REQUEST – Pull out every line in the entries below that contains the word "Оплата". Case counts.
☆ ☆ ☆ ☆ ☆ ☆ ☆
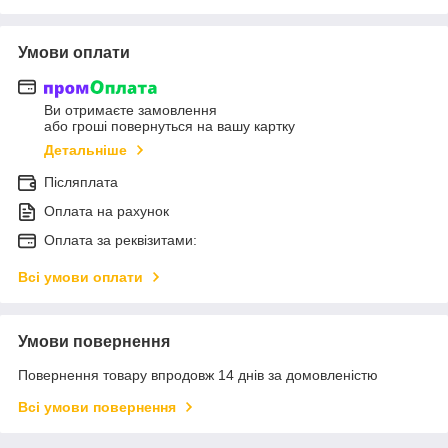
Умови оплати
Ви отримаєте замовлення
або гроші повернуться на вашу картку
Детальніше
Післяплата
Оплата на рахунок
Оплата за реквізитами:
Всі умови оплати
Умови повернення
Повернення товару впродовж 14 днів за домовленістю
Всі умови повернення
☆ ☆ ☆ ☆ ☆ ☆ ☆
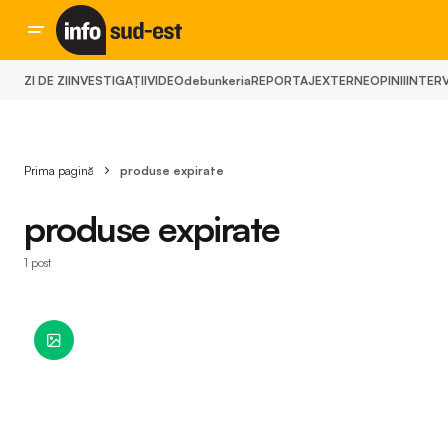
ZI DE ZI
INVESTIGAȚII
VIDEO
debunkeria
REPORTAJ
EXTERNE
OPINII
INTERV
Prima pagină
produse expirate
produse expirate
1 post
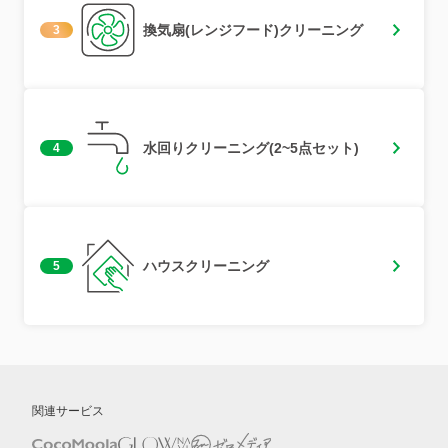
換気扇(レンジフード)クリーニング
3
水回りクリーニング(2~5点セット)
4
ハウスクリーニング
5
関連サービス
☆ ☆ ☆ ☆ ☆ ☆ ☆
RESPONSE BOX –
Оплата на рахунок
Оплата за реквізитами:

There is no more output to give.